*REQUEST:*
Transcribe every line of the records below verbatim, but leave the pictures out of your answer.

** begin LISTED RECORDS **

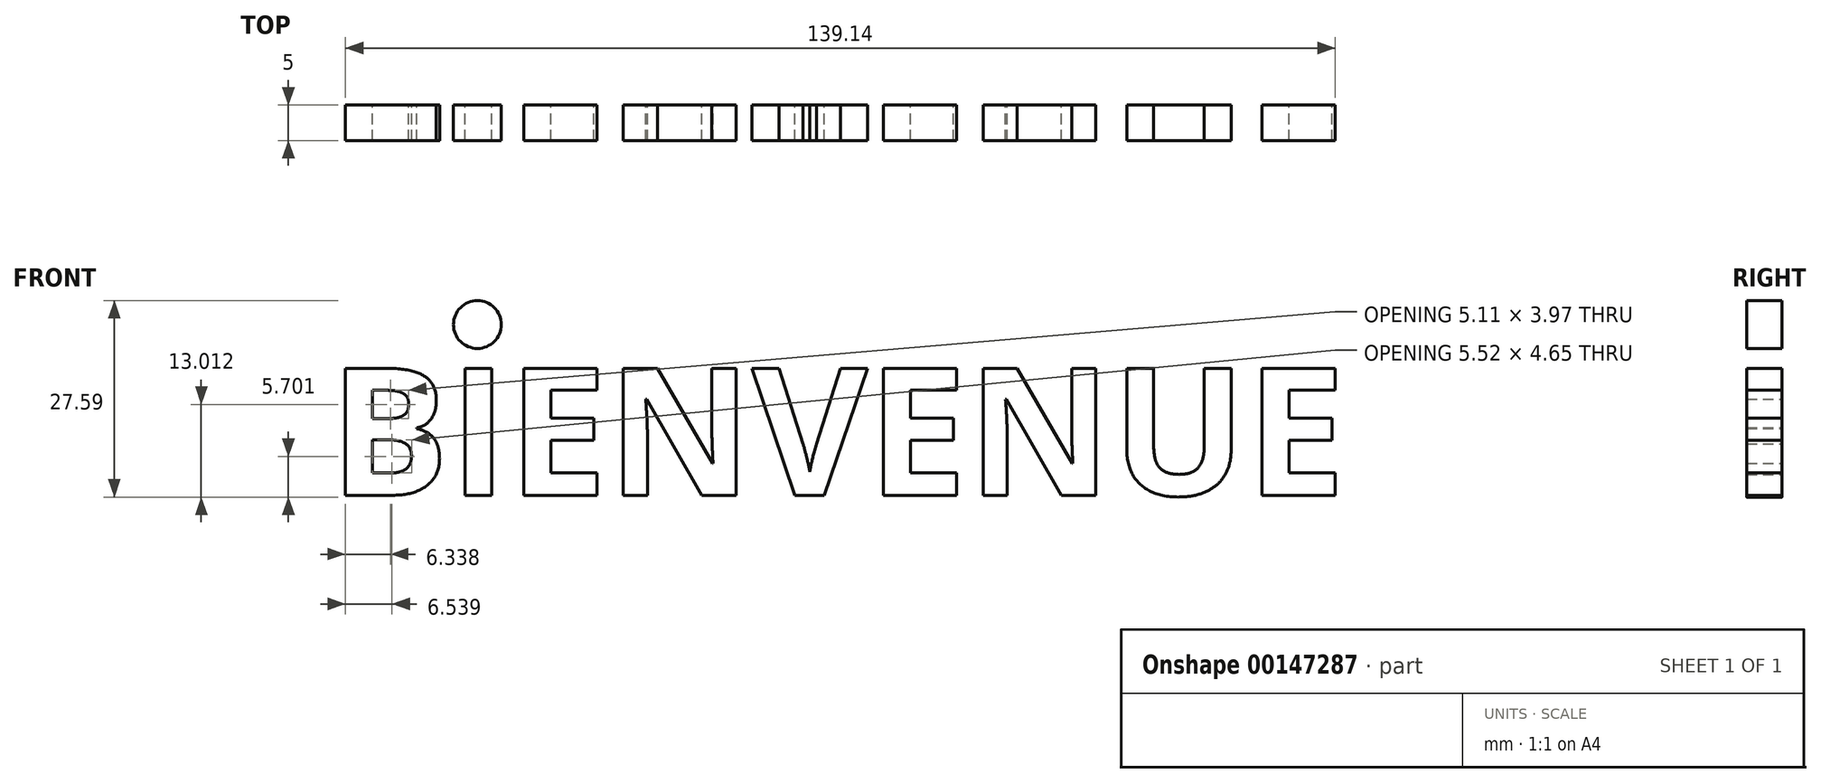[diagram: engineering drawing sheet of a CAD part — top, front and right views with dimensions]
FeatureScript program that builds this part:
annotation { "Feature Type Name" : "Feature", "Feature Type Description" : "" }
export const myFeature = defineFeature(function(context is Context, id is Id, definition is map)
    precondition{}
    {
        {
            var Q0;
            Q0=qCreatedBy(makeId("Front.planeOp"),FACE);
            var sketch = newSketch(context, id + "F0", { "sketchPlane" : qUnion([Q0])});
            skText(sketch, "E0", { "text": "BIENVENUE", "fontName": "OpenSans-Bold.ttf"});
            skCircle(sketch, "E1", {"center": v(-50.7, 23.98) * mm, "radius": 3.36 * mm});
            const initialGuessF0  = {"E0": [-0.0715, 0, 1, 0, 0.018]};
            skSetInitialGuess(sketch, initialGuessF0);
            skSolve(sketch);
        }
        {
            var Q0;
            Q0 = qSketchRegion(id + "F0", true);
            extrude(context, id + "F1", {"entities" : qUnion([Q0]), "depth" : 5 * mm});
        }
    });
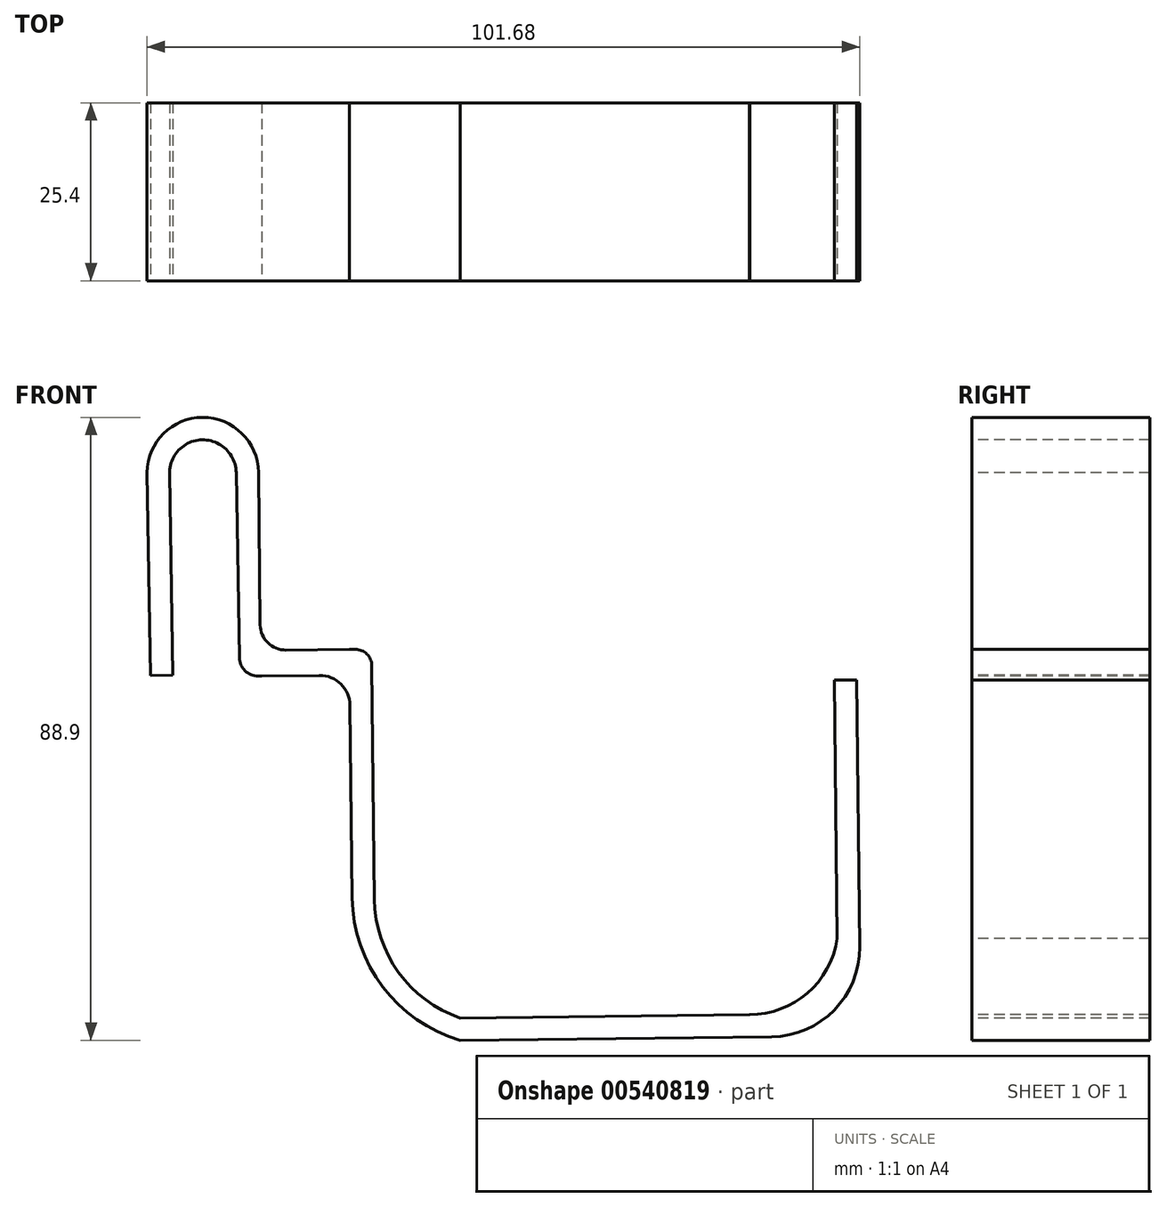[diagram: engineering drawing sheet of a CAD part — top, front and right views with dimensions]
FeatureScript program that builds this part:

** end LISTED RECORDS **

*WRITTEN RESPONSE:*
[diagram: engineering drawing sheet of a CAD part — top, front and right views with dimensions]
FeatureScript program that builds this part:
annotation { "Feature Type Name" : "Feature", "Feature Type Description" : "" }
export const myFeature = defineFeature(function(context is Context, id is Id, definition is map)
    precondition{}
    {
        {
            var Q0;
            Q0=qCreatedBy(makeId("Front.planeOp"),FACE);
            var sketch = newSketch(context, id + "F0", { "sketchPlane" : qUnion([Q0])});
            skText(sketch, "E0", { "text": "BIENVENUE", "fontName": "OpenSans-Bold.ttf"});
            skCircle(sketch, "E1", {"center": v(-50.7, 23.98) * mm, "radius": 3.36 * mm});
            const initialGuessF0  = {"E0": [-0.0715, 0, 1, 0, 0.018]};
            skSetInitialGuess(sketch, initialGuessF0);
            skSolve(sketch);
        }
        {
            var Q0;
            Q0 = qSketchRegion(id + "F0", true);
            extrude(context, id + "F1", {"entities" : qUnion([Q0]), "depth" : 5 * mm});
        }
    });
[diagram: engineering drawing sheet of a CAD part — top, front and right views with dimensions]
FeatureScript program that builds this part:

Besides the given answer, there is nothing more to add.